(RECORDS)
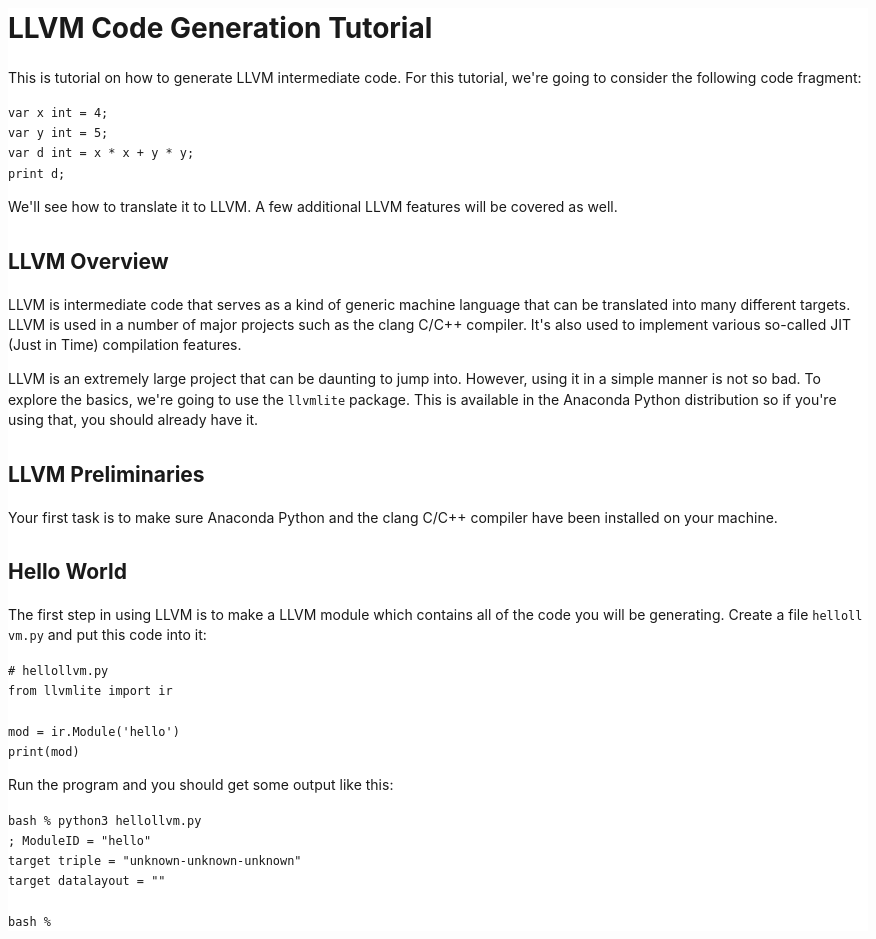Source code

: # LLVM Code Generation Tutorial

This is tutorial on how to generate LLVM intermediate code.  For this
tutorial, we're going to consider the following code fragment:

```
var x int = 4;
var y int = 5;
var d int = x * x + y * y;
print d;
```

We'll see how to translate it to LLVM.  A few additional LLVM features
will be covered as well.

## LLVM Overview

LLVM is intermediate code that serves as a kind of generic machine
language that can be translated into many different targets.  LLVM is
used in a number of major projects such as the clang C/C++ compiler.
It's also used to implement various so-called JIT (Just in Time)
compilation features.

LLVM is an extremely large project that can be daunting to jump into.
However, using it in a simple manner is not so bad. To explore the
basics, we're going to use the `llvmlite` package.  This is available
in the Anaconda Python distribution so if you're using that, you
should already have it.

## LLVM Preliminaries

Your first task is to make sure Anaconda Python and the clang C/C++
compiler have been installed on your machine. 

## Hello World

The first step in using LLVM is to make a LLVM module which contains
all of the code you will be generating.  Create a file
`hellollvm.py` and put this code into it:

```
# hellollvm.py
from llvmlite import ir

mod = ir.Module('hello')
print(mod)
```

Run the program and you should get some output like this:

```
bash % python3 hellollvm.py
; ModuleID = "hello"
target triple = "unknown-unknown-unknown"
target datalayout = ""

bash %
```
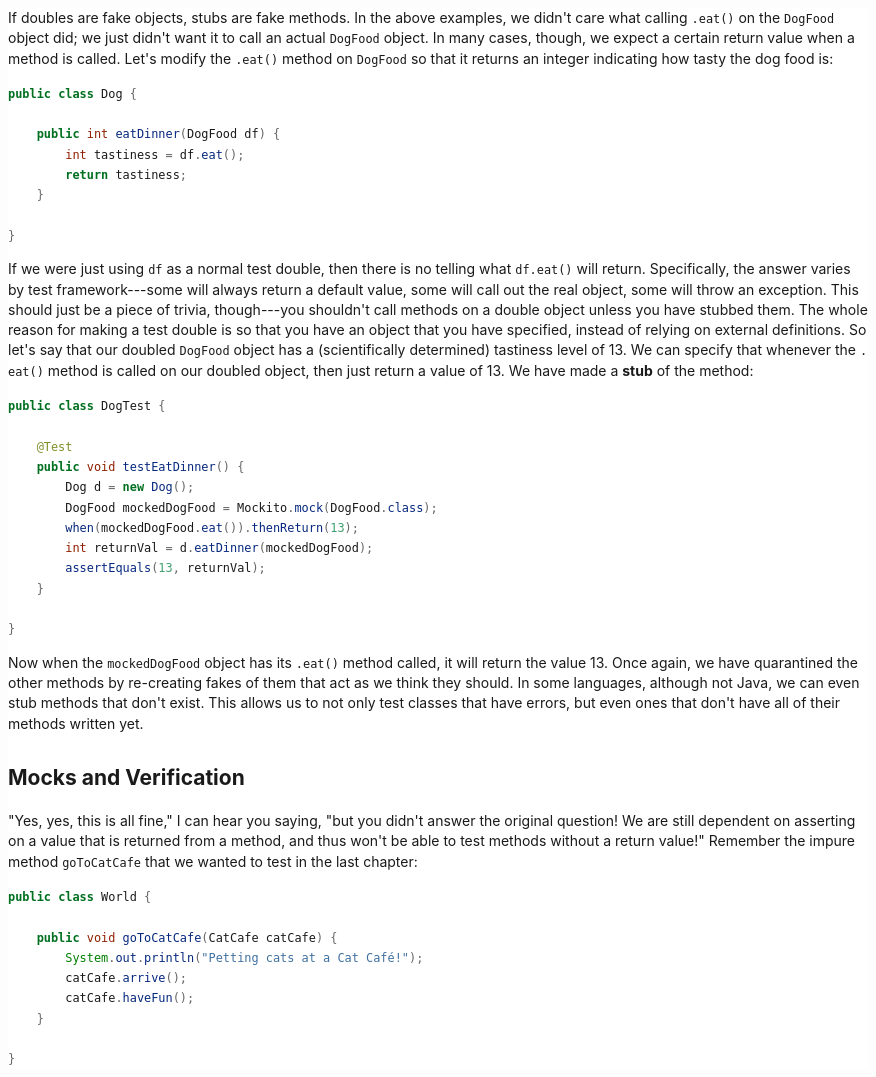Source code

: If doubles are fake objects, stubs are fake methods.  In the above examples, we didn't care what calling `.eat()` on the `DogFood` object did; we just didn't want it to call an actual `DogFood` object.  In many cases, though, we expect a certain return value when a method is called.  Let's modify the `.eat()` method on `DogFood` so that it returns an integer indicating how tasty the dog food is:

```java
public class Dog {

    public int eatDinner(DogFood df) {
        int tastiness = df.eat();
        return tastiness;
    }

}
```

If we were just using `df` as a normal test double, then there is no telling what `df.eat()` will return.  Specifically, the answer varies by test framework---some will always return a default value, some will call out the real object, some will throw an exception.  This should just be a piece of trivia, though---you shouldn't call methods on a double object unless you have stubbed them.  The whole reason for making a test double is so that you have an object that you have specified, instead of relying on external definitions.  So let's say that our doubled `DogFood` object has a (scientifically determined) tastiness level of 13.  We can specify that whenever the `.eat()` method is called on our doubled object, then just return a value of 13.  We have made a __stub__ of the method:

```java
public class DogTest {

    @Test
    public void testEatDinner() {
        Dog d = new Dog();
        DogFood mockedDogFood = Mockito.mock(DogFood.class);
        when(mockedDogFood.eat()).thenReturn(13);
        int returnVal = d.eatDinner(mockedDogFood);
        assertEquals(13, returnVal);
    }

}
```

Now when the `mockedDogFood` object has its `.eat()` method called, it will return the value 13.  Once again, we have quarantined the other methods by re-creating fakes of them that act as we think they should.  In some languages, although not Java, we can even stub methods that don't exist.  This allows us to not only test classes that have errors, but even ones that don't have all of their methods written yet.

## Mocks and Verification

"Yes, yes, this is all fine," I can hear you saying, "but you didn't answer the original question!  We are still dependent on asserting on a value that is returned from a method, and thus won't be able to test methods without a return value!"  Remember the impure method `goToCatCafe` that we wanted to test in the last chapter:

```java
public class World {

    public void goToCatCafe(CatCafe catCafe) {
        System.out.println("Petting cats at a Cat Café!");
        catCafe.arrive();
        catCafe.haveFun();
    }
    
}
```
(End RECORDS)
In the material above, find the lines that contain "going" and show them.

tutorial, we're going to consider the following code fragment:
basics, we're going to use the `llvmlite` package.  This is available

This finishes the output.